Além das palavras, há de se ler a postura do ex-ministro. Foi a público como se estivesse anunciando a exoneração de Bolsonaro. Revelou o acordo no qual o ainda presidente eleito lhe garantira ‘carta branca’ na nomeação e alteração na equipe e que, nesta semana, Bolsonaro descumprira.
Bolsonaro não lhe apresentou uma causa para demitir o diretor-geral da Polícia Federal, Maurício Valeixo. Bolsonaro queria mexer politicamente no organograma da PF para proporcionar “relações impróprias” entre o diretor, superintendente e ele.
Bolsonaro quer ferir a autonomia da PF, como não foi feito por governos anteriores. Bolsonaro informou que “tinha preocupação com inquéritos em curso no STF e que a troca seria oportuna por esse motivo”.
A firmeza de Moro é de alguém que tem muito mais a expor. Tanto que deixou no ar que teve uma série de divergências contra o presidente e que ela virá à tona em momento oportuno. A este editorialista, não soou como blefe – para isso, precisava-se de uma declaração mais amena e levemente irônica nesta sexta.
Como seriam essas “relações impróprias” e por que ele acredita que elas existiriam? Quais inquéritos em curso no STF que preocupam? Por que boicotar a Polícia Federal? Quais relatórios da PF são de grande interesse de Bolsonaro? São respostas que somente o Moro pode conceder.

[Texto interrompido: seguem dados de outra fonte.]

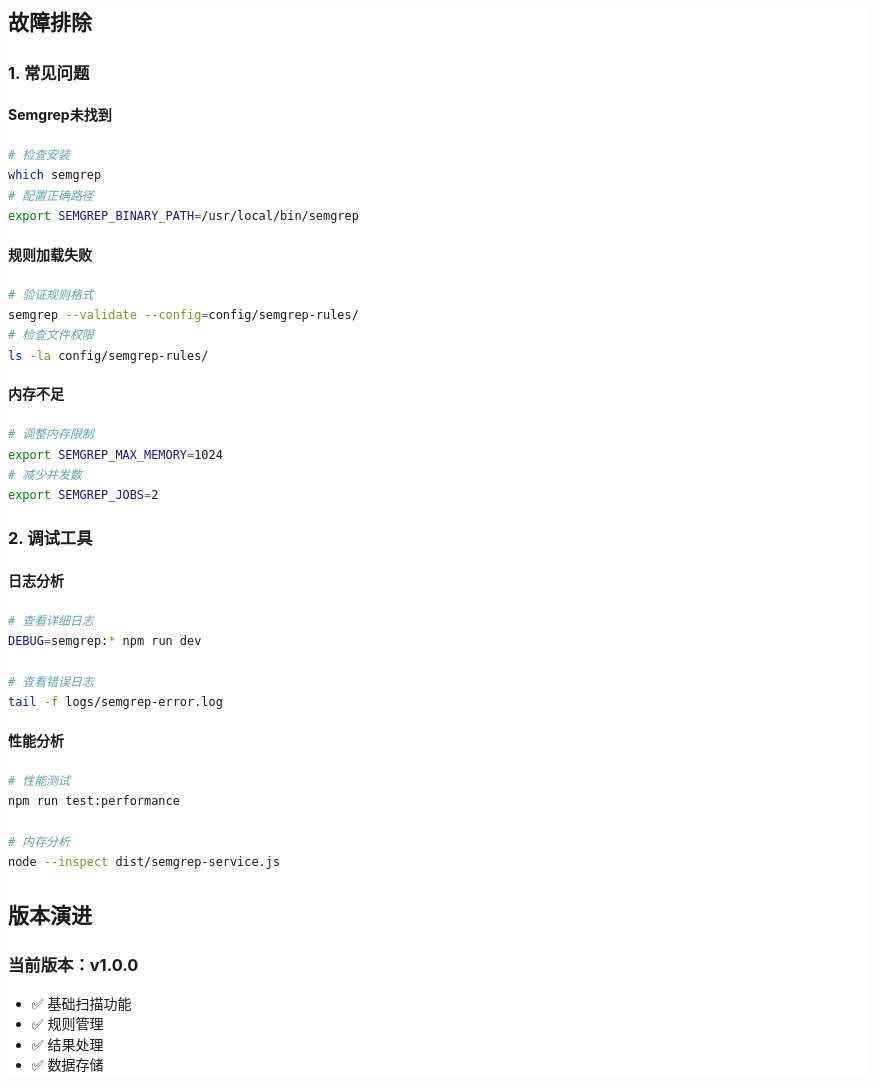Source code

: ## 故障排除

### 1. 常见问题

#### Semgrep未找到
```bash
# 检查安装
which semgrep
# 配置正确路径
export SEMGREP_BINARY_PATH=/usr/local/bin/semgrep
```

#### 规则加载失败
```bash
# 验证规则格式
semgrep --validate --config=config/semgrep-rules/
# 检查文件权限
ls -la config/semgrep-rules/
```

#### 内存不足
```bash
# 调整内存限制
export SEMGREP_MAX_MEMORY=1024
# 减少并发数
export SEMGREP_JOBS=2
```

### 2. 调试工具

#### 日志分析
```bash
# 查看详细日志
DEBUG=semgrep:* npm run dev

# 查看错误日志
tail -f logs/semgrep-error.log
```

#### 性能分析
```bash
# 性能测试
npm run test:performance

# 内存分析
node --inspect dist/semgrep-service.js
```

## 版本演进

### 当前版本：v1.0.0
- ✅ 基础扫描功能
- ✅ 规则管理
- ✅ 结果处理
- ✅ 数据存储
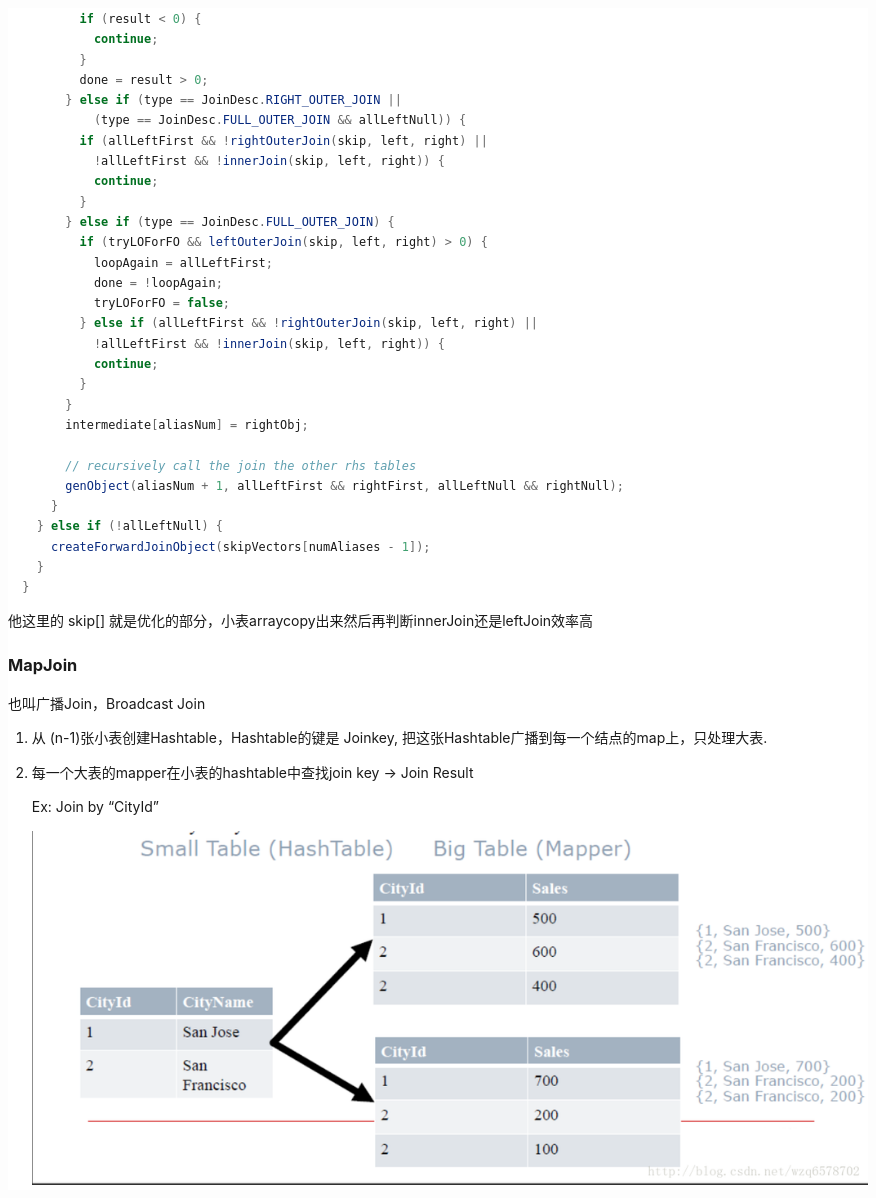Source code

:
 ```Java
          if (result < 0) {
            continue;
          }
          done = result > 0;
        } else if (type == JoinDesc.RIGHT_OUTER_JOIN ||
            (type == JoinDesc.FULL_OUTER_JOIN && allLeftNull)) {
          if (allLeftFirst && !rightOuterJoin(skip, left, right) ||
            !allLeftFirst && !innerJoin(skip, left, right)) {
            continue;
          }
        } else if (type == JoinDesc.FULL_OUTER_JOIN) {
          if (tryLOForFO && leftOuterJoin(skip, left, right) > 0) {
            loopAgain = allLeftFirst;
            done = !loopAgain;
            tryLOForFO = false;
          } else if (allLeftFirst && !rightOuterJoin(skip, left, right) ||
            !allLeftFirst && !innerJoin(skip, left, right)) {
            continue;
          }
        }
        intermediate[aliasNum] = rightObj;

        // recursively call the join the other rhs tables
        genObject(aliasNum + 1, allLeftFirst && rightFirst, allLeftNull && rightNull);
      }
    } else if (!allLeftNull) {
      createForwardJoinObject(skipVectors[numAliases - 1]);
    }
  }
```
他这里的 skip[] 就是优化的部分，小表arraycopy出来然后再判断innerJoin还是leftJoin效率高

### MapJoin
也叫广播Join，Broadcast Join

1. 从 (n-1)张小表创建Hashtable，Hashtable的键是 Joinkey, 把这张Hashtable广播到每一个结点的map上，只处理大表.
2. 每一个大表的mapper在小表的hashtable中查找join key -> Join Result

    Ex: Join by “CityId”

    ![](../pics/20170513112913270.png)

A demissão de Luiz Henrique Mandetta do Ministério da Saúde teve as suas razões claras, já que o confronto nas orientações diante da pandemia do coronavírus era intenso entre o ministro e Bolsonaro: a corda ia estourar. Mas, esta crise repentina com Moro é intrigante, visto que não é tempo de preocupação eleitoral e não houve desavenças públicas. O mistério aponta para dentro.
E não há dúvida que o ‘sangrar’ deste abril pode se tornar hemorrágico para Bolsonaro pelos próximos meses. Para isso, bastará somente uma reação às declarações de Moro com texto produzido por seus filhos, que têm influência considerável junto ao chefe da República.
Se um dia Sérgio Moro foi homogêneo ao governo, e cravou isso sob o heroísmo que lhe fora atribuído no combate à corrupção ao liderar a operação Lava Jato, fez-se, agora, de água diante do óleo que acabou de queimar.